● CONJUNTO DE TAREFAS:
a: De acordo com o excerto, quantos jovens cuidadores serão apoiados nos próximos dois anos pela iniciativa conjunta com a Câmara Municipal de Vila Nova de Gaia?
b: Resuma o excerto em duas frases.

A Cuidadores Portugal está a desenvolver, no âmbito de um consórcio internacional e com apoio institucional da Liga Portuguesa Contra o Cancro e a Europa Donna Portugal – membro da coligação europeia para defender as mulheres portuguesas que sofrem de cancro junto das autoridades locais e nacionais –, uma “aplicação móvel para a prevenção do cancro da mama das cuidadoras informais”, desvendou Bruno Alves. Por seu turno, Ana Ribas Teixeira salientou que também estão a lutar pela existência de uma discussão pública no sentido de apoiar os jovens cuidadores, isto é, aqueles que têm menos de 18 anos. “Afinal, estes jovens existem!”, comentou, revelando que, numa iniciativa conjunta com a Câmara Municipal de Vila Nova de Gaia, a associação apoiará, nos próximos dois anos, 100 jovens cuidadores. Naquilo que diz respeito ao efeito da pandemia na possível falta de conhecimento e vontade que os cuidadores informais possam ter para fazer valer os seus direitos, Bruno Alves adiantou que “a pandemia tem, de facto, colocado pressão nos serviços sociais e de saúde de uma forma nunca antes vista”, sendo “uma prova de fogo à nossa capacidade de resiliência. E têm sido dadas outras prioridades”, destacando positivamente a colocação em marcha dos projetos-piloto. Ana Ribas Teixeira criticou a falta de respostas sociais dadas aos cuidadores informais desde o início da pandemia, pois “um estudo recente da Merck e do movimento Cuidar dos Cuidadores verifica existirem 14%, um número muito elevado” quando comparado com os 8% de 2017, “o que demonstra a maior sobrecarga dos cuidadores” e “é um sinal de alarme social”, pois “a pandemia não deve ser escusa para o atraso, mas sim um acelerador das respostas".

● MATERIAL FORNECIDO:
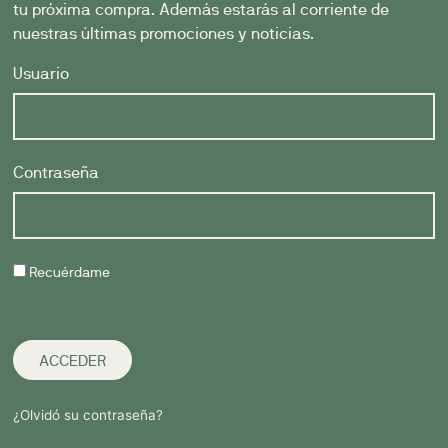
tu próxima compra. Además estarás al corriente de
nuestras últimas promociones y noticias.
Usuario
Contraseña
Recuérdame
ACCEDER
¿Olvidó su contraseña?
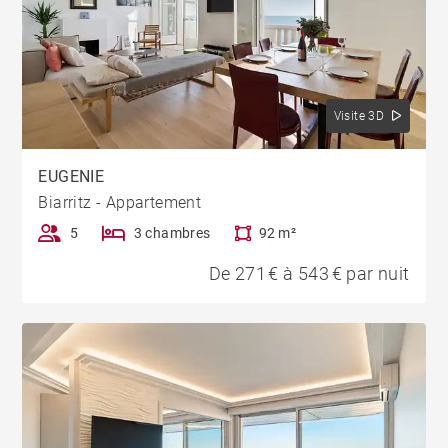
Visite 3D
EUGENIE
Biarritz - Appartement
5
3 chambres
92 m²
De 271 € à 543 € par nuit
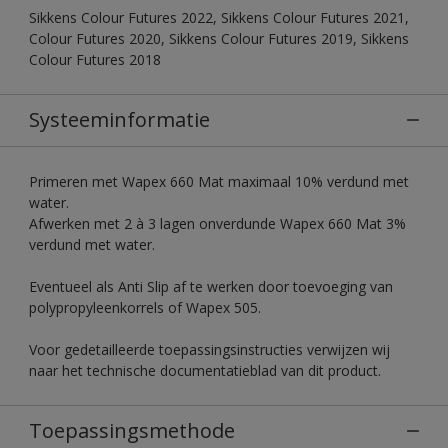
Sikkens Colour Futures 2022, Sikkens Colour Futures 2021,
Colour Futures 2020, Sikkens Colour Futures 2019, Sikkens
Colour Futures 2018
Systeeminformatie
Primeren met Wapex 660 Mat maximaal 10% verdund met
water.
Afwerken met 2 à 3 lagen onverdunde Wapex 660 Mat 3%
verdund met water.
Eventueel als Anti Slip af te werken door toevoeging van
polypropyleenkorrels of Wapex 505.
Voor gedetailleerde toepassingsinstructies verwijzen wij
naar het technische documentatieblad van dit product.
Toepassingsmethode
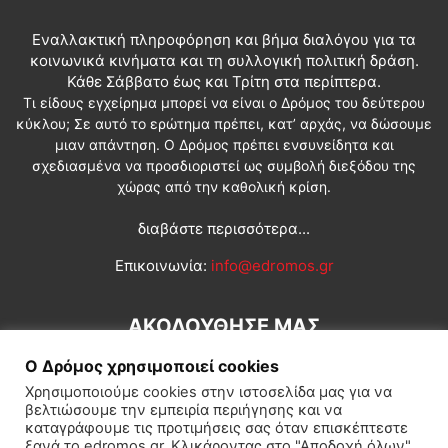
Εναλλακτική πληροφόρηση και βήμα διαλόγου για τα
κοινωνικά κινήματα και τη συλλογική πολιτική δράση.
Κάθε Σάββατο έως και Τρίτη στα περίπτερα.
Τι είδους εγχείρημα μπορεί να είναι ο Δρόμος του δεύτερου
κύκλου; Σε αυτό το ερώτημα πρέπει, κατ’ αρχάς, να δώσουμε
μιαν απάντηση. Ο Δρόμος πρέπει ενσυνείδητα και
σχεδιασμένα να προσδιοριστεί ως συμβολή διεξόδου της
χώρας από την καθολική κρίση.
διαβάστε περισσότερα...
Επικοινωνία:
info@edromos.gr
ΑΚΟΛΟΥΘΗΣΕ ΜΑΣ
Ο Δρόμος χρησιμοποιεί cookies
Χρησιμοποιούμε cookies στην ιστοσελίδα μας για να
βελτιώσουμε την εμπειρία περιήγησης και να
καταγράφουμε τις προτιμήσεις σας όταν επισκέπτεστε
ξανά το edromos.gr. Κλικάροντας στο "Αποδοχή όλων",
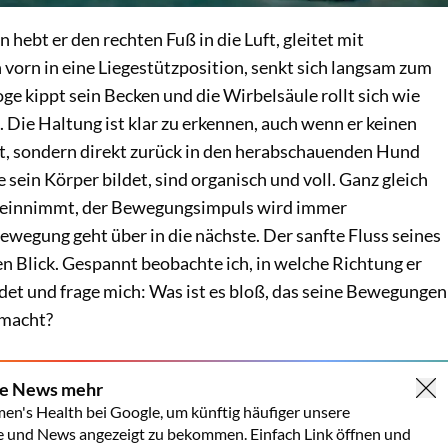
 hebt er den rechten Fuß in die Luft, gleitet mit
vorn in eine Liegestützposition, senkt sich langsam zum
ge kippt sein Becken und die Wirbelsäule rollt sich wie
. Die Haltung ist klar zu erkennen, auch wenn er keinen
, sondern direkt zurück in den herabschauenden Hund
e sein Körper bildet, sind organisch und voll. Ganz gleich
r einnimmt, der Bewegungsimpuls wird immer
Bewegung geht über in die nächste. Der sanfte Fluss seines
n Blick. Gespannt beobachte ich, in welche Richtung er
det und frage mich: Was ist es bloß, das seine Bewegungen
 macht?
ne News mehr
en's Health bei Google, um künftig häufiger unsere
e und News angezeigt zu bekommen. Einfach Link öffnen und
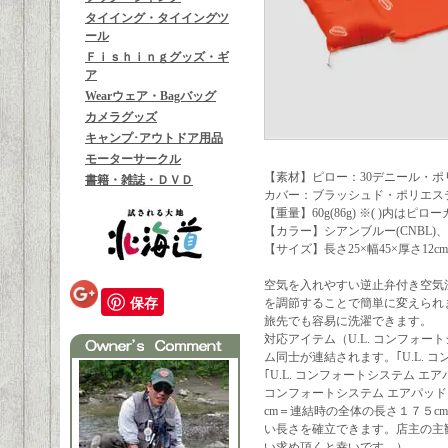
タイイング・タイイングツ
ール
Ｆｉｓｈｉｎｇグッズ・ギ
ア
Wearウェア・Bagバッグ
カメラグッズ
キャンプ･アウトドア用品
モーターサークル
【素材】ピロー：30デニール・ポ
書籍・雑誌・ＤＶＤ
カバー：ブラッシュド・ポリエス
【重量】60g(86g) ※( )内は
【カラー】シアンブルー(CNBL)、
【サイズ】長さ25×幅45×厚さ12cm
空気を入れやすい逆止弁付き空気
保存
を調節することで簡単に変えられ
旅先でも容易に洗濯できます。
対応アイテム（U.L. コンフォ
ム同士が連結されます。｢U.L.
｢U.L. コンフォートシステム エ
コンフォートシステム エアパッド 
cm＝連結時の全体の長さ１７５c
い長さを確立できます。店主の主観
い求め頂くと幸いです。）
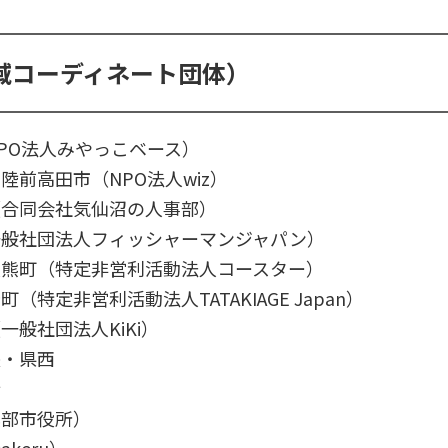
域コーディネート団体）
PO法人みやっこベース）
陸前高田市（NPO法人wiz）
（合同会社気仙沼の人事部）
一般社団法人フィッシャーマンジャパン）
大熊町（特定非営利活動法人コースター）
特定非営利活動法人TATAKIAGE Japan）
般社団法人KiKi）
央・県西
行
黒部市役所）
keru）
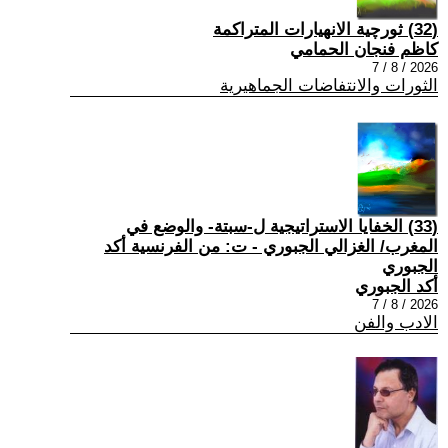
(32) ثورچية الانهيارات المتراكمة
كاظم فنجان الحمامي
2026 / 8 / 7
الثورات والانتفاضات الجماهيرية
(33) الخفايا الاستراتيجية ل-سبتة- والوضع في
المغرب/ الغزالي الجبوري - ت: من الفرنسية أكد
الجبوري
أكد الجبوري
2026 / 8 / 7
الادب والفن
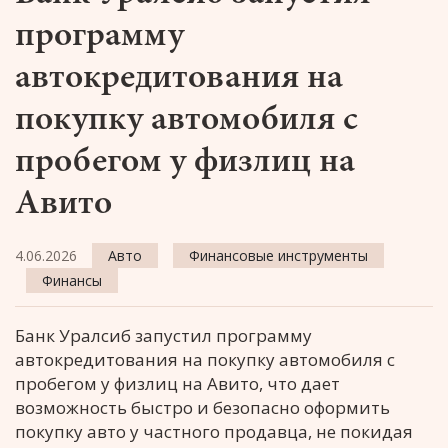
программу
автокредитования на
покупку автомобиля с
пробегом у физлиц на
Авито
4.06.2026
Авто
Финансовые инструменты
Финансы
Банк Уралсиб запустил программу
автокредитования на покупку автомобиля с
пробегом у физлиц на Авито, что дает
возможность быстро и безопасно оформить
покупку авто у частного продавца, не покидая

● RESPOSTAS POR TAREFA:
a: 100 jovens cuidadores.

b: A Cuidadores Portugal está a desenvolver, com apoio institucional da Liga Portuguesa Contra o Cancro e da Europa Donna Portugal, uma aplicação móvel para a prevenção do cancro da mama das cuidadoras informais, e Ana Ribas Teixeira salientou a luta por uma discussão pública de apoio aos jovens cuidadores com menos de 18 anos. Quanto à pandemia, Bruno Alves afirmou que esta colocou pressão nos serviços sociais e de saúde de uma forma nunca antes vista, enquanto Ana Ribas Teixeira criticou a falta de respostas sociais aos cuidadores informais, invocando um estudo recente da Merck e do movimento Cuidar dos Cuidadores que demonstra a maior sobrecarga destes.